Firefighters in the air and on land prepared Sunday for another grueling battle with wildfires that have ravaged the westernmost Canadian province of British Columbia (B.C.).
The lack of air combined with record-high temperatures, humidity levels comparable to those you see in a desert, and wind gusts mean flawless conditions for wildfires, says Phillips.
Fire departments believe that the fire was triggered by human activity.
Contract firefighters from the forest industry are being brought in to help with the fire effort, and the BC Wildfire Service is looking at bringing in crews from other jurisdictions.
Coastal Fire now has the wildfire 25 per cent contained. And because the fires are spread out all over the place, emergency services are having a hard time mobilizing in any one area, adding to the inability to gain control of the fires. "With these early starts to the fire season, it also means they're often longer and makes us susceptible, particularly as those droughts build in top late July and early August".
Almost 2,000 firefighters battled the blazes, but their efforts were hampered by dry and hot conditions in recent weeks that provided the ideal incubator for the outbreak, and they continue to feed them.
"Dangerous and potentially life-threatening heat is expected through (today), when high temperatures between 100 and 110 degrees are expected for many interior sections of southwest California", the National Weather Service said in a statement. "Members of the public are asked to be extremely careful with anything that could create a spark, whether equipment, matches, firearms or other items".
A provincewide state of emergency was declared Friday after about 140 new fires ignited and crews grappled with intense winds.
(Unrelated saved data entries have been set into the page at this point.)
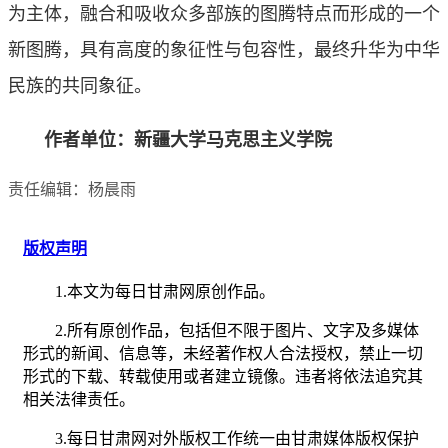
为主体，融合和吸收众多部族的图腾特点而形成的一个
新图腾，具有高度的象征性与包容性，最终升华为中华
民族的共同象征。
作者单位：新疆大学马克思主义学院
责任编辑：杨晨雨
版权声明
1.本文为每日甘肃网原创作品。
2.所有原创作品，包括但不限于图片、文字及多媒体
形式的新闻、信息等，未经著作权人合法授权，禁止一切
形式的下载、转载使用或者建立镜像。违者将依法追究其
相关法律责任。
3.每日甘肃网对外版权工作统一由甘肃媒体版权保护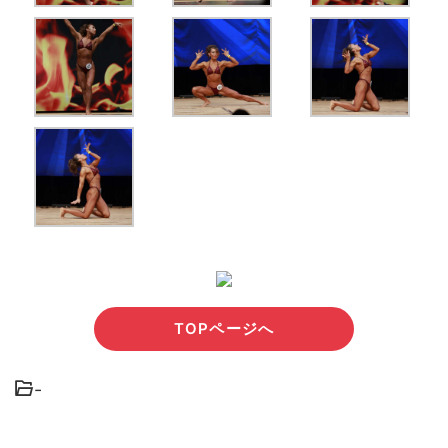
TOPページへ
-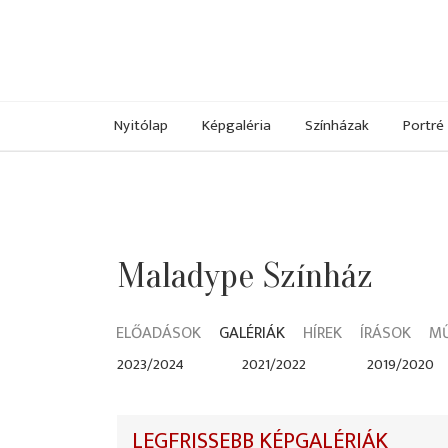
Nyitólap
Képgaléria
Színházak
Portré
Maladype Színház
ELŐADÁSOK
GALÉRIÁK
HÍREK
ÍRÁSOK
M
2023/2024
2021/2022
2019/2020
LEGFRISSEBB KÉPGALÉRIÁK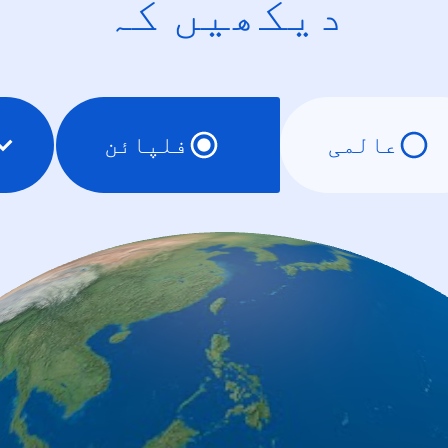
دیکھیں کہ
عالمی
فلپائن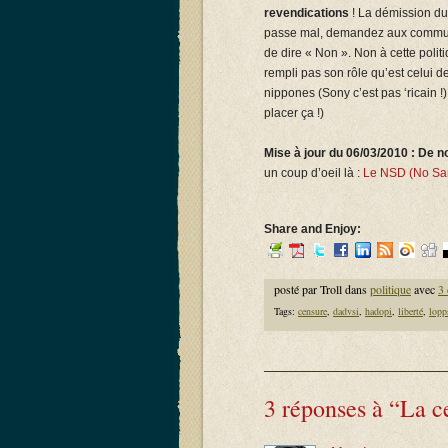
revendications
! La démission du 
passe mal, demandez aux communis
de dire « Non ». Non à cette poli
rempli pas son rôle qu’est celui 
nippones (Sony c’est pas ‘ricain !
placer ça !)
Mise à jour du 06/03/2010 : De n
un coup d’oeil là :
Le NSD (No Sark
Share and Enjoy:
posté par Troll dans
politique
avec
3
Tags:
censure
,
dadvsi
,
hadopi
,
liberté
,
lopp
3 réponses à “La c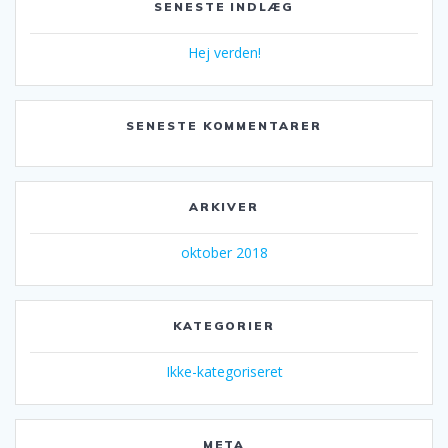
SENESTE INDLÆG
Hej verden!
SENESTE KOMMENTARER
ARKIVER
oktober 2018
KATEGORIER
Ikke-kategoriseret
META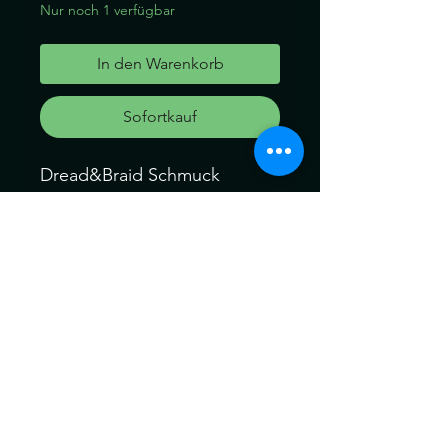
Nur noch 1 verfügbar
In den Warenkorb
Sofortkauf
Dread&Braid Schmuck
Haarperlen für dein Haar oder
für deine Dreads und Braid
Perlen: 1Stk
Perlen innendurchmesser ca.:
1mal 8mm
Können ein wenig von der
Farbe abweichen. Kein
Umtausch keine Rücknahme.
Gerne können Sie die
Produkte bei uns Im Geschäft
Watch the video below for a full recap of the live information meeting for evacuees.
Due to the extreme fire conditions in and around Williams Lake, all backyard campfires within the city's boundaries are being prohibited as of Friday, July 7 until further note. No deaths have been reported.
According to reports, Justine Hunse of the B.C. Wildfire Service said the fire threatening Cache Creek had burned an estimated 2 miles between Cache Creek and Ashcroft after exploding through Friday from a small fire just north of Ashcroft.
About 180 wildfires continue to blaze across the province, as hundreds of kilometers of dry forests and prairies burn, disrupting logging and ranching industries all over Western Canada, as reported by Reuters.